Action item
Take every line from the data that has the word "APERTURE" in it.

Listed records
※ ※ ※

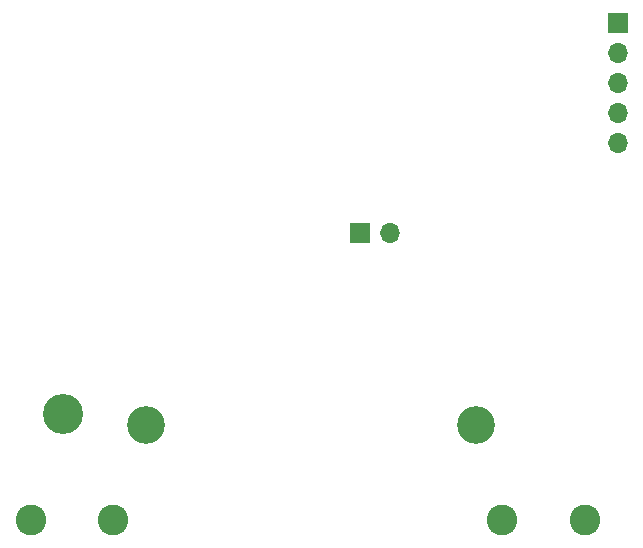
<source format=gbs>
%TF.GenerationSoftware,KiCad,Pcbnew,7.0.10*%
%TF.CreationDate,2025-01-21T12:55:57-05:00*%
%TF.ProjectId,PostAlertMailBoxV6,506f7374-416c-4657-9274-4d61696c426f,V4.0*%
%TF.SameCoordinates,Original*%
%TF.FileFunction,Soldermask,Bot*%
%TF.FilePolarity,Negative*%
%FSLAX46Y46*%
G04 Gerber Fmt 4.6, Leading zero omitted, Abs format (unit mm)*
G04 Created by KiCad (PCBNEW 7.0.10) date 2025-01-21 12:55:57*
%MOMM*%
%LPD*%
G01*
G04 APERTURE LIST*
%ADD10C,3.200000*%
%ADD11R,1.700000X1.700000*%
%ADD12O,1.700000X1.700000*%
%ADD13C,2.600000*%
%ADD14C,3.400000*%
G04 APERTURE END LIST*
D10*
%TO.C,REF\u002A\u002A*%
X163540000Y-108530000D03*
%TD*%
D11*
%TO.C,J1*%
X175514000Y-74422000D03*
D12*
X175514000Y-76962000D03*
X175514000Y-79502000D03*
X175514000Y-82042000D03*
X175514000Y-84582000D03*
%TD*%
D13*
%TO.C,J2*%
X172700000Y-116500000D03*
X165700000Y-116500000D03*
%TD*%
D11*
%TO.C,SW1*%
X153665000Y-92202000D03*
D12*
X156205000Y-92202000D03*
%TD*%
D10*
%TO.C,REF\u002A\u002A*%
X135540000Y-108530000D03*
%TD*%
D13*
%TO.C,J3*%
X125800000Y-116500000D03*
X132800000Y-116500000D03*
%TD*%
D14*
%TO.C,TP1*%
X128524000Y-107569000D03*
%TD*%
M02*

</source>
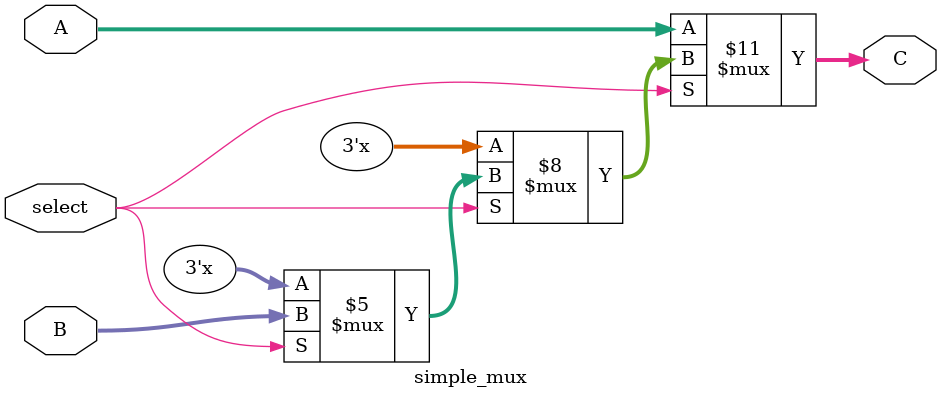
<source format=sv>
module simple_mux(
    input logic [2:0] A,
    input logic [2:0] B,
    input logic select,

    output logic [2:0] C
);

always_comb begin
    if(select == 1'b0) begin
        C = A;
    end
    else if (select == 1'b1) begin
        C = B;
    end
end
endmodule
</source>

※ ※ ※

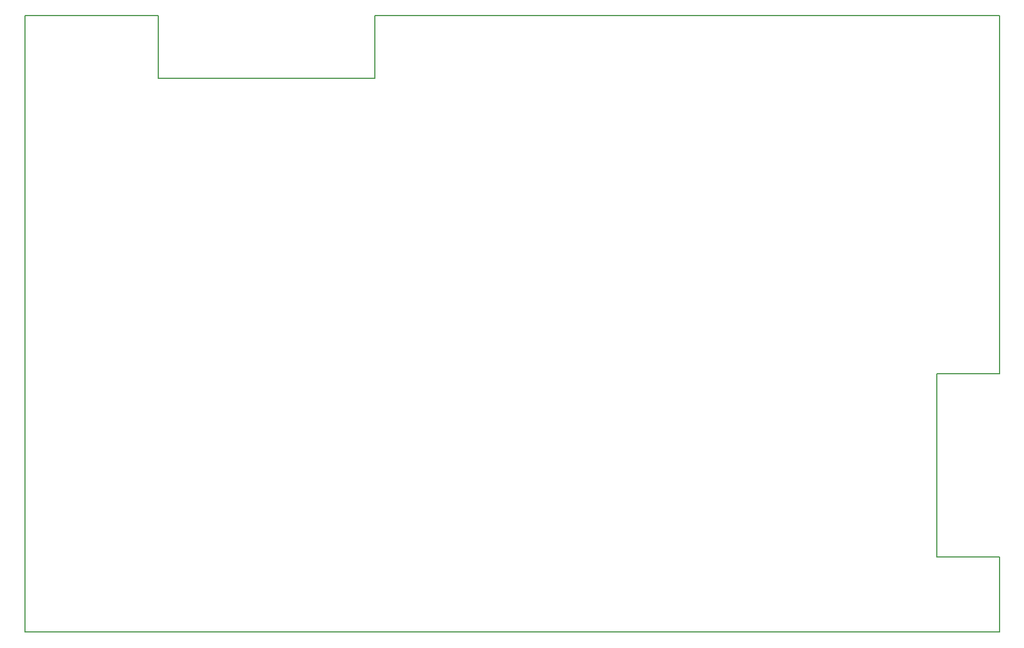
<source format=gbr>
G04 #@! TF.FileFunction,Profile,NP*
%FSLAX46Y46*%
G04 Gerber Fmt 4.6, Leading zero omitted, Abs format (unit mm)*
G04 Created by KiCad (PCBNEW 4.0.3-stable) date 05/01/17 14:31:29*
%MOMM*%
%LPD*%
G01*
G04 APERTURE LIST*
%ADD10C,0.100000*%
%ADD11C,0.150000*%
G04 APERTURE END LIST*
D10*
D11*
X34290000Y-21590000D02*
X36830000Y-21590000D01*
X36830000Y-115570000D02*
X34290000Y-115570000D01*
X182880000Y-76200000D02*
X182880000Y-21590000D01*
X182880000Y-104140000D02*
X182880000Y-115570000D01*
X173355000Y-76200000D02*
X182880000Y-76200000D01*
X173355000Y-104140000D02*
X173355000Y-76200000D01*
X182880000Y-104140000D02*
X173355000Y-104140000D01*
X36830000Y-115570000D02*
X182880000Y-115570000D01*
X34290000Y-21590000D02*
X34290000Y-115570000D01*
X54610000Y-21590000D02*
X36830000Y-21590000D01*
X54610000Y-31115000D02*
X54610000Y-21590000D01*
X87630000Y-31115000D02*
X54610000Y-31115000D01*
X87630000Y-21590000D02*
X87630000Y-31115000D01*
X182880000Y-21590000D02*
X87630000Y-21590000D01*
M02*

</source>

※ ※ ※

Solution below
G04 APERTURE LIST*
G04 APERTURE END LIST*
G04 APERTURE LIST*
G04 APERTURE END LIST*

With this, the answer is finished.